First, volume 10 marks a major milestone in the relationship between leads Mei and Yamato at a Christmas party. When Mei makes the choice to spend the holiday with her friends instead of her mother, it’s a significant marker in her making her own choices. (So is how she thinks to get her only parent a gift for the first time.) It’s also a nice recognition of how far the character has come, from angry loner to member of a caring peer group.
Once their friends figure out that it’s a special day for them, they make themselves absent, leaving Yamato and Mei alone together, so they can take things to another level physically. There’s an informative note in the back from the author about her goals for this aspect of the story, about making sure this “important event” had the space it deserved, which is why the whole book is about the party and what happens after.
Volume 11 begins the final year of high school for much of the cast, which means Hazuki begins exploring a deeper topic: what do these kids want to do once they graduate? In contrast to the couple’s uncertainty about professions, Mei’s former rival Megumi, an aspiring model, has decided to get serious about her career and go overseas to do so.
I really enjoyed this storyline, as it underscores everyone else’s perceptions of Meg as successful with how much hard work she has to do that they don’t know about. She may be a bigger fish in Japan, but the rest of the world has different perceptions of beauty. This plot also introduces two younger students, twins. Rin is an effortlessly popular model, in contrast to Meg’s struggles and worries, while her brother Ren is sullen but surprisingly helpful to Mei. Adding these two younger characters gives the author a way to do some continuing romantic subplots, not totally losing the original point of the series.
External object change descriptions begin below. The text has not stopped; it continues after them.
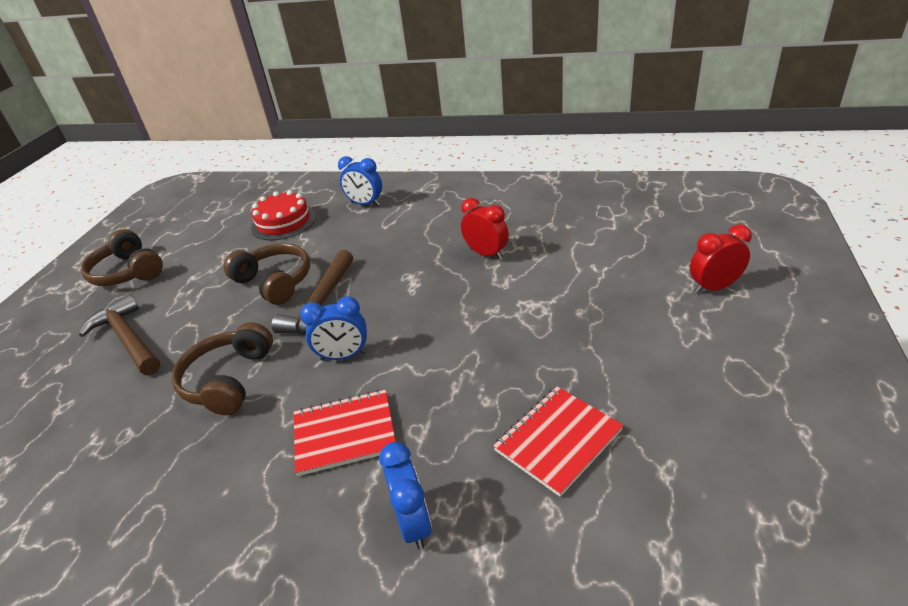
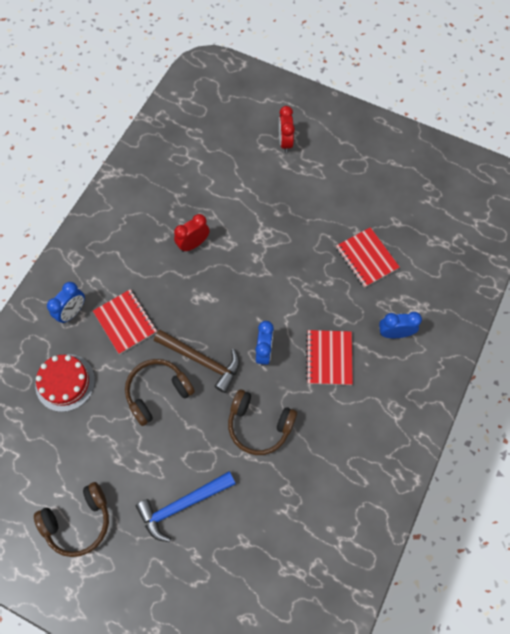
camera: 80 degrees left, 30 degrees up
(127, 339) = (182, 505): brown hammer -> blue hammer
(361, 237) = (125, 322): none -> red notebook

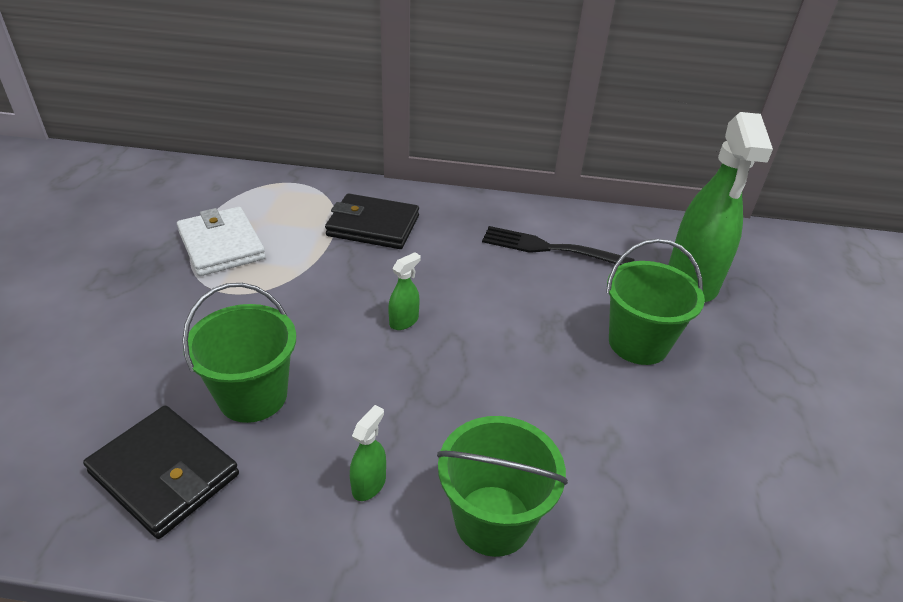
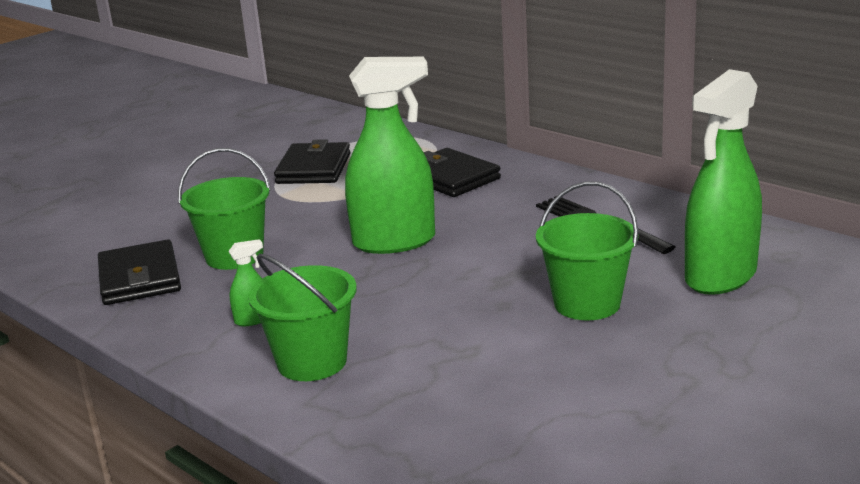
camera: 40 degrees right, 15 degrees down
(221, 245) = (313, 169): white wallet -> black wallet
(404, 321) = (395, 242): green spray bottle -> green spray bottle, size x2.50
A chance encounter with a lost child gives Mei some possible direction, while her compliments to Yamato about his picture-taking lead him to explore photography as a career. Both continue exploring these paths in volume 12. It’s sensible for Mei to help out some days at a local child care — practical experience of what a potential job is like is crucial in making smart decisions.
Yamato, on the other hand, following a more artistic path, has more questions and self-doubts. He struggles with capturing truly good photos, so his brother helps him out with a commission, to make posters for his beauty salon. Mei also reaches outside her comfort zone in order to make a valuable contact with advice for him about the field.
The series frequently delves into emotional monologues about the value of friendship and opening up to others, accompanied by wistful closeups. It may seem sappy, but I appreciate the acknowledgement of how important feelings can be, particularly to adolescents on the cusp of big changes. And following their emotional paths, particularly in big reading chunks, is worthwhile and satisfying, especially from a perspective of “I’m so glad I’m past that”. Yet sympathy with feelings of uncertainty is something we never outgrow.
The author’s notes at the end, longer than I’ve seen in other manga, continue to impress with her honesty about her own career uncertainties. It can be reassuring for younger readers to realize, both through the story and her comments, that everyone has similar confusion in these areas.
Halfway through volume 13 , we pick up with Megumi’s trip to France. On the one hand, it’s a typical manga story of determination winning the day. There are plenty of stories where if someone just tries hard enough, they get what they want. However, in this case, she also has to deal with the idea that a Japanese girl, no matter how long and hard she keeps pushing, isn’t wanted in this field. The author says that “she needs to be hurt” because she was so mean to the others, but I think there’s also the reflection of our struggles shaping our character.
Like volume 10, volume 14 revisits a classic trope of the shojo genre, the summer beach trip, but with the knowledge and reflection that these characters are two years older than they were, in different places in their lives. By jumping ahead through key seasonal moments, reading a chunk of these volumes really feels like time passing more quickly than you want it to, as students feel in the last year of school. Chapters become more episodic, as we check in with various cast members moving in different directions.
Volume 15, marking seven years of the series in its original run, returns to romance in a big way, with an unrequited crush taking up the first half of the book. After that, it’s Christmas again, and characters begin moving on, out to their new lives, in a big way, with college acceptances and moving in together and leaving for another country. A particularly powerful sequence consists of Mei’s memories, then and now, as they attend graduation.
There have been two more volumes out since this set of my reading binge, with the series concluding in volume 18, due out “late 2017”. I look forward to continuing to catch up and wish these young adults well on their life journeys.